Die Lecture-Performance ANNA – Palindrome of Behaviour spricht über das Trauma, das über die DNA von Generation zu Generation weitergegeben wird: die Existenz einer traumatischen Übertragung, nicht nur durch die Weitergabe von Geschichten von Eltern an ihre Kinder über affektive oder unbewusste Signale, sondern auch durch die Einprägung dieser Ereignisse auf der DNA, durch komplexe Mechanismen posttraumatischer Belastungsstörungen. Durch Epigenetik verändert ein Trauma die Gene und beeinflusst das Leben von Familien über Generationen hinweg. Meine Arbeit konzentriert sich auf die „Rückstände“ dieser Prozesse und versucht, diese Auswirkungen aufzudecken, indem ich Geschichten von Einzelpersonen oder Gruppen erzähle. So schaffe ich ein Porträt der Gegenwart – durch eine integrierte performative Praxis, die sich auf wissenschaftliche Erkenntnisse stützt, um so ein reflektiertes Ergebnis und radikales Denken zu ermöglichen. Die Methode bestand bislang darin, sich der Dinge ganz bewusst zu sein, umzulenken, zu transformieren, der Erfahrung und dem Nachstellen einer traumatischen kollektiven Anspielung in der Aufführung Raum zu geben – dadurch, dass diese Erfahrung miterlebt und geteilt wird, wird das Trauma überwunden und kann geheilt werden.

 

Leseliste

Michel Foucault, Die Geburt der Biopolitik.
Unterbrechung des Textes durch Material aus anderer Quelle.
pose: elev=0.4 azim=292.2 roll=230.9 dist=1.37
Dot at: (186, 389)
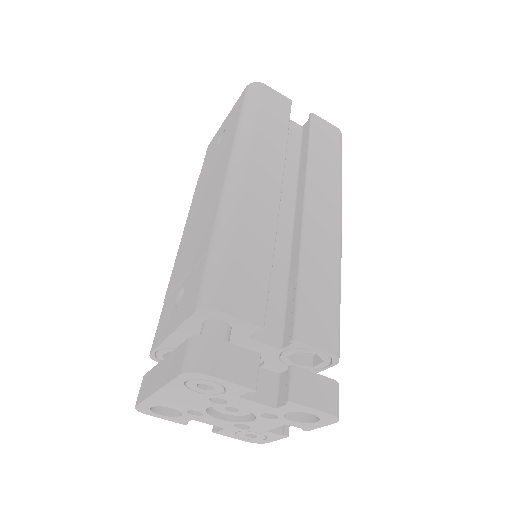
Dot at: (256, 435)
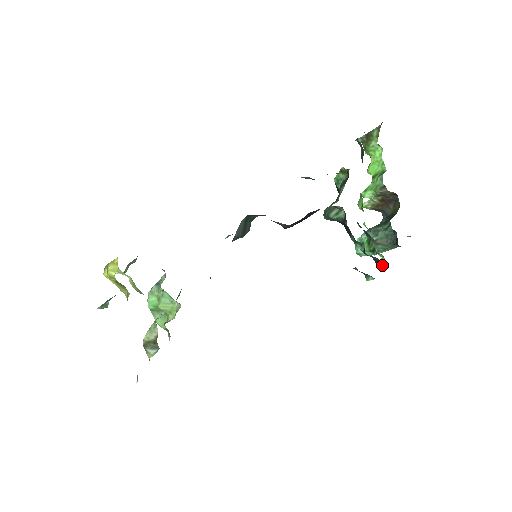
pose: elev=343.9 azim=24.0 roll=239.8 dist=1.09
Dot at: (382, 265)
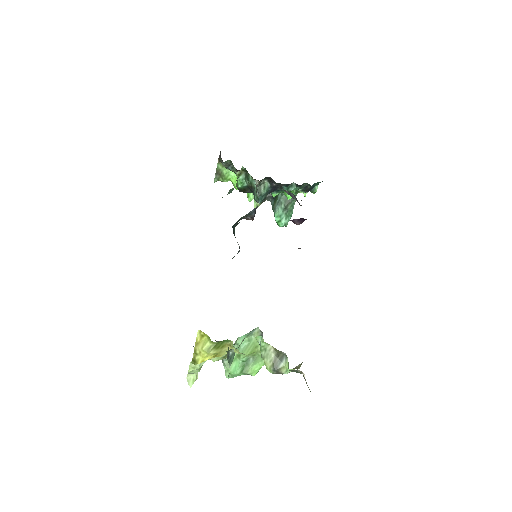
Dot at: (309, 187)
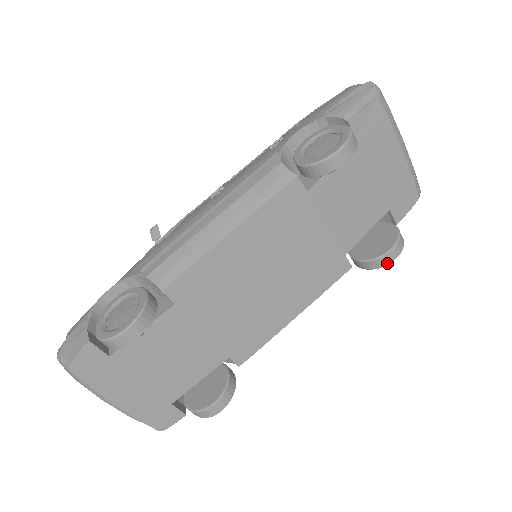
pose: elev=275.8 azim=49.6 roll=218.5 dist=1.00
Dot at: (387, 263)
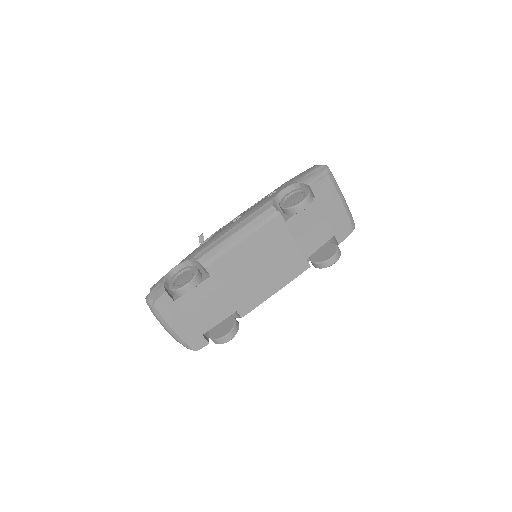
Dot at: (330, 265)
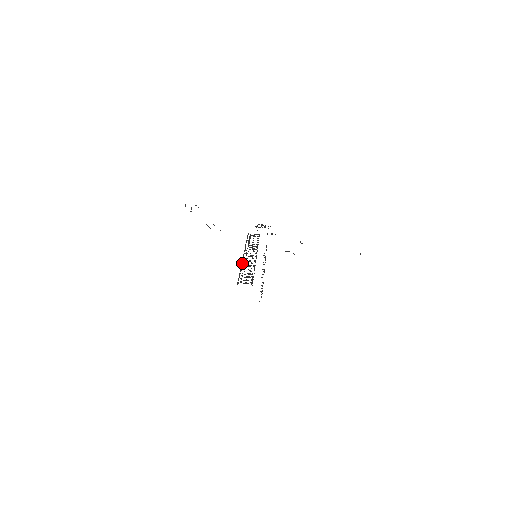
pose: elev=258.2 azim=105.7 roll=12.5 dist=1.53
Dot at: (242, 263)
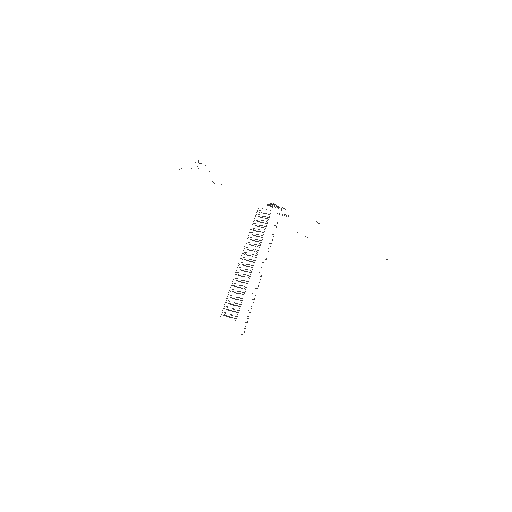
Dot at: (235, 274)
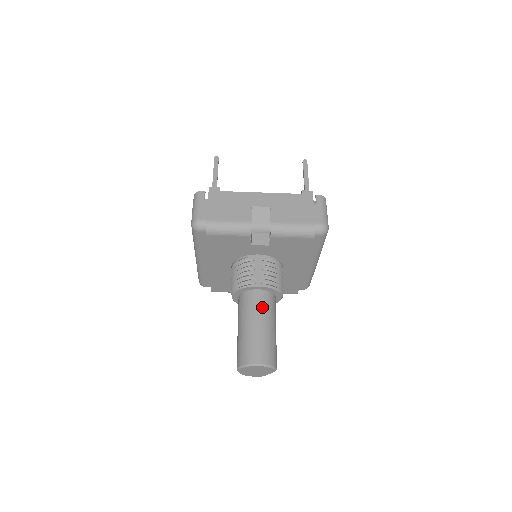
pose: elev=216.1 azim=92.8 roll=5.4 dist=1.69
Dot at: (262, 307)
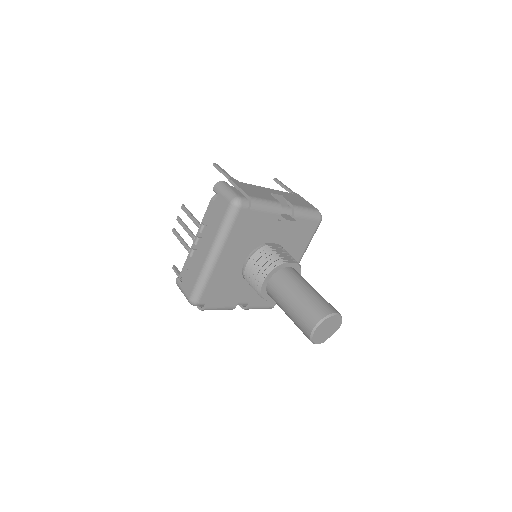
Dot at: (303, 278)
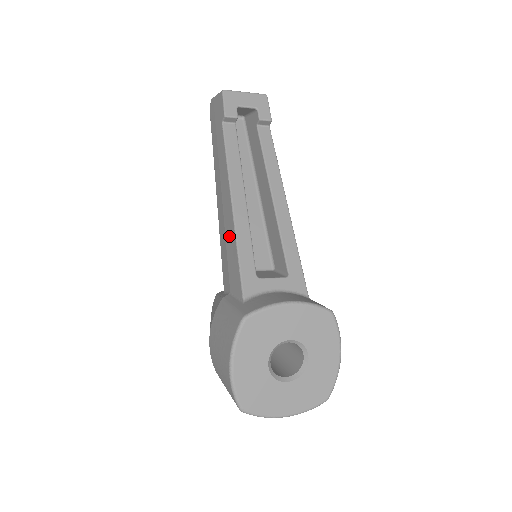
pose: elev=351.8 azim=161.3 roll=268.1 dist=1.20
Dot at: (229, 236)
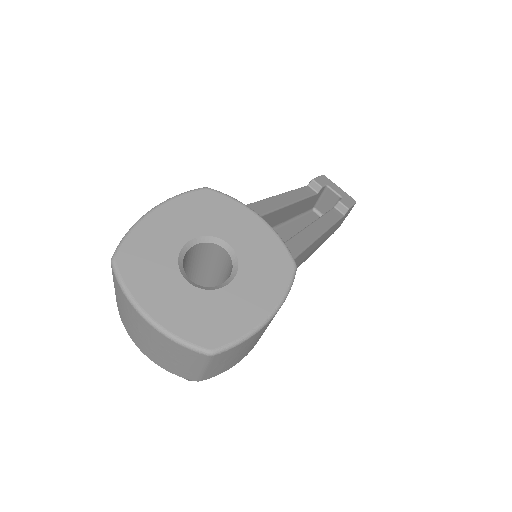
Dot at: occluded
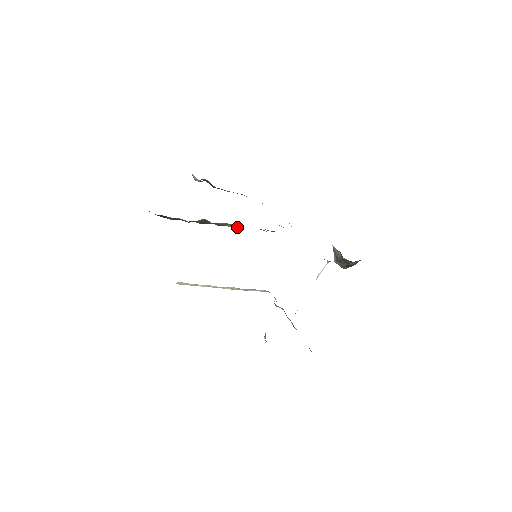
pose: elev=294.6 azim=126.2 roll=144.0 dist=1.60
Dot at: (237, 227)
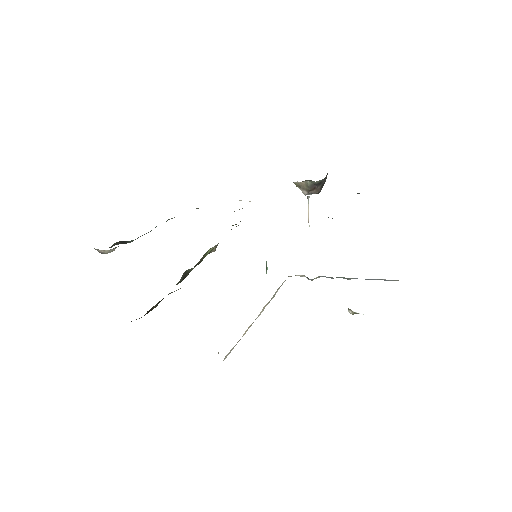
Dot at: (213, 248)
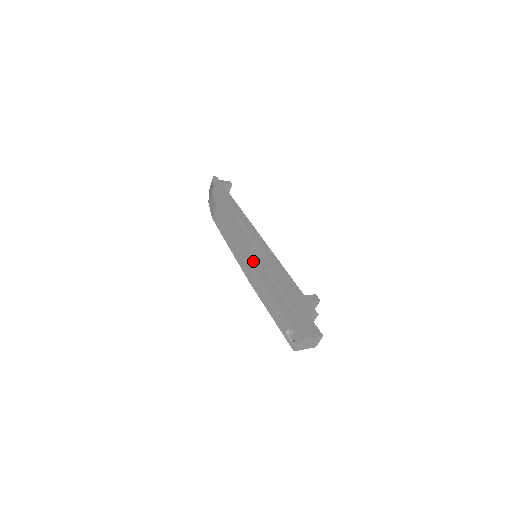
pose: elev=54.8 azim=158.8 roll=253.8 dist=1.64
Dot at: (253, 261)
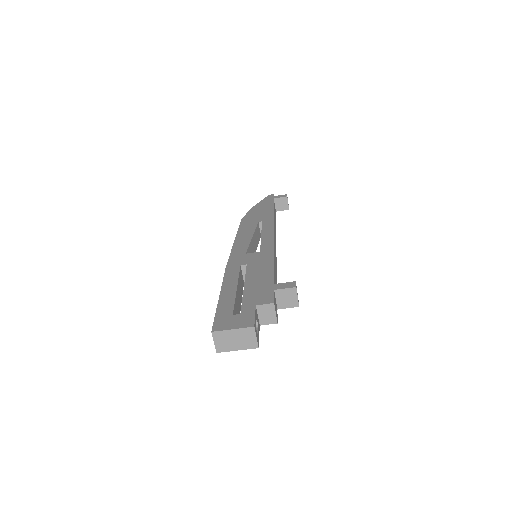
Dot at: (234, 258)
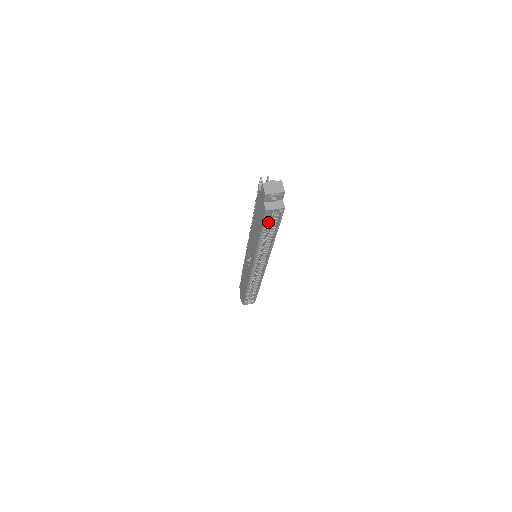
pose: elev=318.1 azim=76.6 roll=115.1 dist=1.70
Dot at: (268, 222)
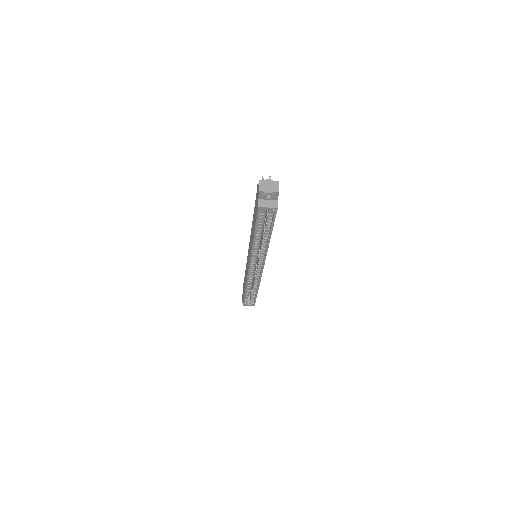
Dot at: occluded
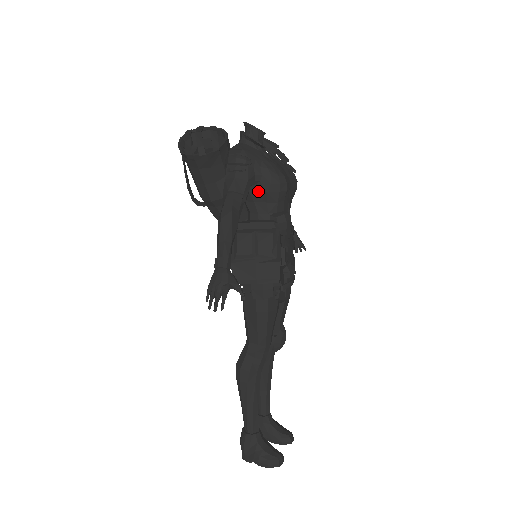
Geschichte der Gouvernementalität II – Geschichte der Gouvernementalität II. Vorlesungen am Collège de France 1978/1979, 2006, suhrkamp taschenbuch.

Moshe Feldenkrais, The Potent Self: A Study of Spontaneity and Compulsion: The Dynamics of the Body and the Mind, 2002, Frog Books.

Alain Badiou, Ist Politik denkbar?, 2010, Merve Verlag Berlin.

Alain Badiou, Die kommunistische Hypothese, 2011, Merve Verlag Berlin.

Bruno Latour, Wir sind nie modern gewesen – Versuch einer symmetrischen Anthropologie, 2008, suhrkamp taschenbuch.

Giorgio Agamben, Idee der Prosa, 2003, suhrkamp taschenbuch.

David Rattray, How I Became One of the Invisible, 1992, The MIT Press.

Patricia Kathleen Robertson, Connect With Your Ancestors: Transforming the Transgenerational Trauma of Your Family Tree: Exploring Systemic Healing, Inherited Emotional Genealogy, Entanglements, Epigenetics and Body Focused Systemic Constellations, 2017, BookBaby.

Mark Wolynn, It Didn’t Start with You: How Inherited Family Trauma Shapes Who We Are and How to End the Cycle, 2017, Penguin Books.

*1978, lebt und arbeitet in Sofia

Voin de Voin hat einen MA von DasArts – Academy of Theatre and Dance, Amsterdam, und ein Diplom von der Gerrit Rietveld Academie, Amsterdam, dem Goldsmith College, School for New Dance Development, London, und der EICAR – International Film and Television School, Paris. Seit Juli 2016 leitet er einen unabhängigen Kunstraum namens Æther Sofia; seit 2018 arbeitet er mit Marie Civikov an einer Plattform für den Austausch unter dem Titel Æther Haga in den Niederlanden.